Colin obviously thought so too, because he beamed with approval when he saw her.

‘Very apt,’ he approved as he looked at her. ‘The jacket has a certain matador air, very much suited to this part of the world, and I must say I’m very pleased with the way that embroidery has worked out. The colour suits you as well.’

‘I thought about the tweed,’ Jessica told him, referring to a tweed suit which was also part of the new collection, ‘but as it doesn’t compare favourably with their fabrics, I thought …’

‘Quite right,’ he approved. ‘Now, I’ve ordered a taxi for us, we’ve just about got time for a cup of coffee before it arrives.’

He looked more like an Old Etonian than a famous designer, Jessica reflected, eyeing his sober Savile Row suit and immaculate silk shirt. Colin belonged to an older generation that believed in dressing correctly and that one could always tell a gentleman by his clothes—Turnbull & Asser shirts and handmade shoes.

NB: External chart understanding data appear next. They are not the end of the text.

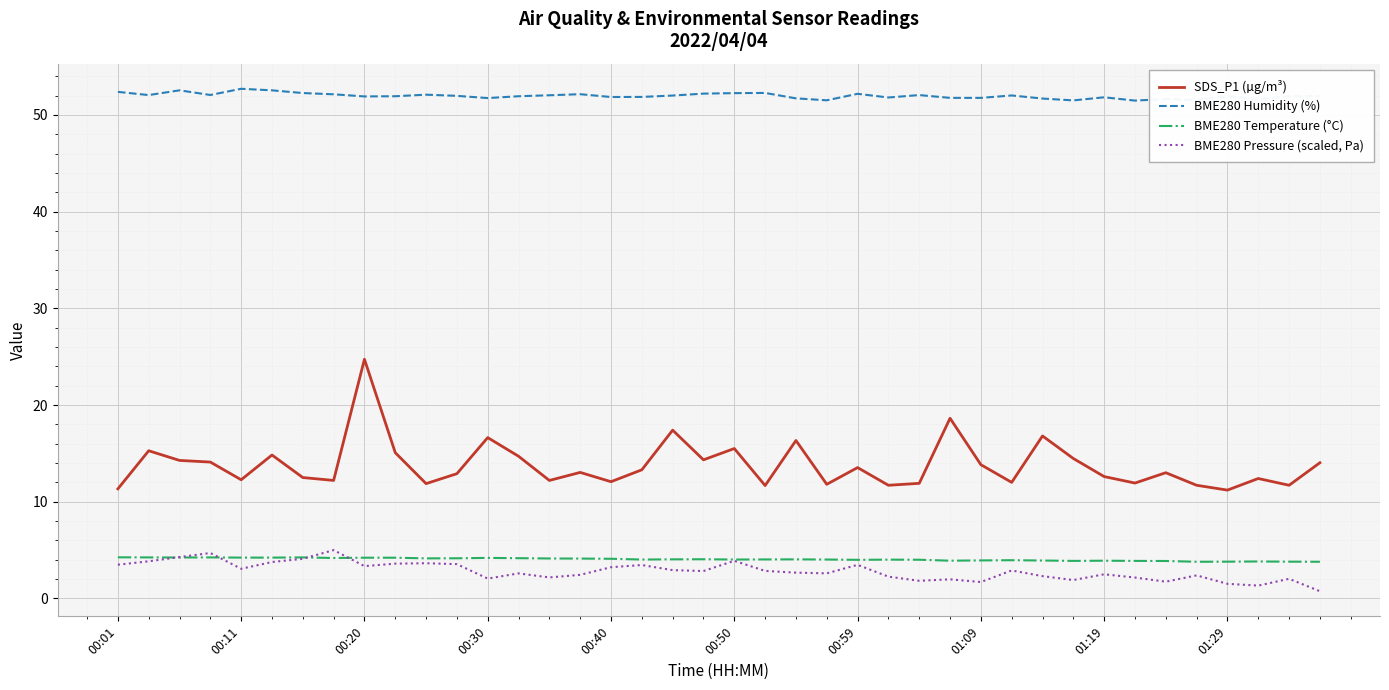

Which series has the largest range (max minus min)?

SDS_P1 (µg/m³)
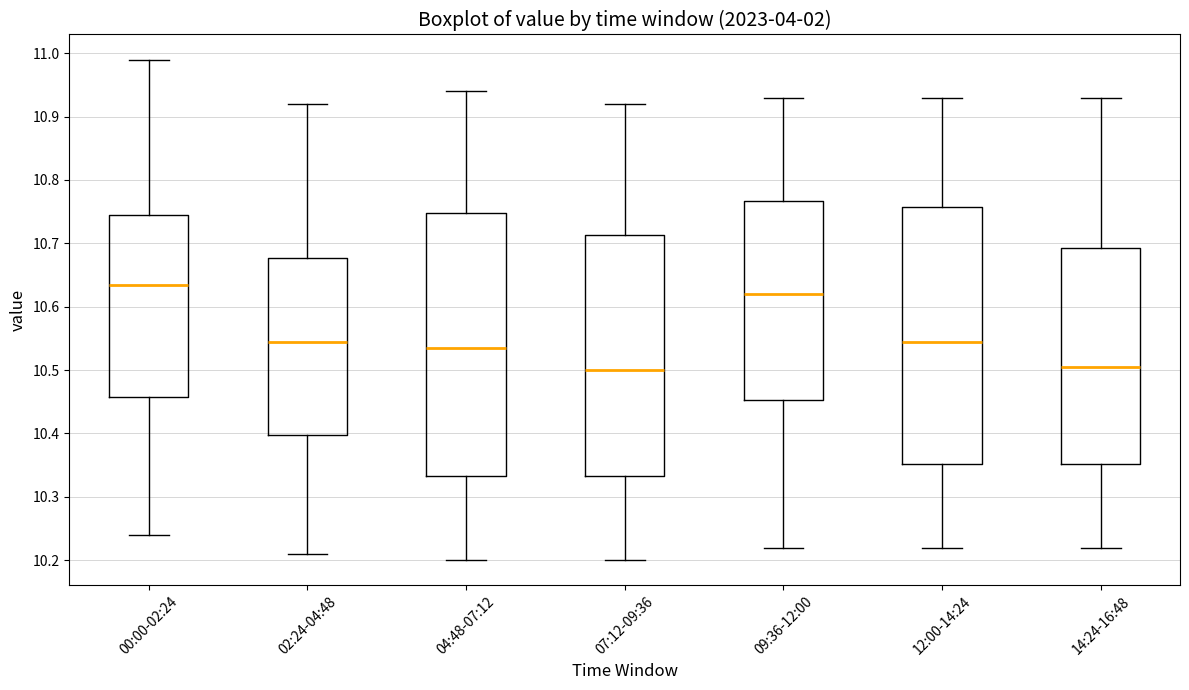

Reading left to right, read every box against the y-axis: the position of its median line, the range the box covers, and the ends of its whiskers. The values are not printed on the chart, so give them approximately, as read against the axis.

00:00-02:24: median 10.64, box 10.46 to 10.75, whiskers 10.24 to 10.99
02:24-04:48: median 10.55, box 10.40 to 10.68, whiskers 10.21 to 10.92
04:48-07:12: median 10.54, box 10.33 to 10.75, whiskers 10.20 to 10.94
07:12-09:36: median 10.50, box 10.33 to 10.71, whiskers 10.20 to 10.92
09:36-12:00: median 10.62, box 10.45 to 10.77, whiskers 10.22 to 10.93
12:00-14:24: median 10.55, box 10.35 to 10.76, whiskers 10.22 to 10.93
14:24-16:48: median 10.51, box 10.35 to 10.69, whiskers 10.22 to 10.93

The factory was situated just outside Seville, surprisingly modern and with access to the river and the port. It was, as Colin pointed out, very well planned, close to main roads and other facilities, and when he gave in their names at the gates they swung open to allow their vehicle to enter.

They were met in the foyer by a smiling dark-haired young man, dressed formally in a dark suit, his glance for them both extremely respectful, although there was a gleam of male interest in the dark eyes as they discreetly examined Jessica.

Having introduced himself as Ramón Ferres, he told them that he was to escort them round the factory.

‘Unfortunately the Conde cannot show you round himself,’ he explained in the sibilant, liquid English of the Spaniard, ‘but he will be free to have lunch with you as arranged,’ he informed Colin. ‘Forgive me if I stare,’ he added to Jessica, ‘but we did not realise when Señor Weaver mentioned an assistant that he was talking of a woman. I’m afraid you might find the chemical processes of the factory a little boring …’

‘Never,’ Colin interrupted with a chuckle, while Jessica suppressed a tiny flare of anger at their escort’s chauvinistic remark. Of course in Spain things were different. On the whole women were content to take a back seat to live their own lives, especially in the more wealthy families. No doubt someone such as Sebastian de Calvadores’s wife, if indeed he had one, would never dream of interfering in her husband’s life, or of questioning him about it. That was how they were brought up; to be docile and biddable, content with their families and their homes.

‘You’ll find that Jessica is far more knowledgeable about the manufacturing process than I am,’ Colin added to their guide. ‘In fact I suspect she prefers designing fabrics to designing clothes, if the truth were known.’

‘Both fascinate me,’ Jessica said truthfully.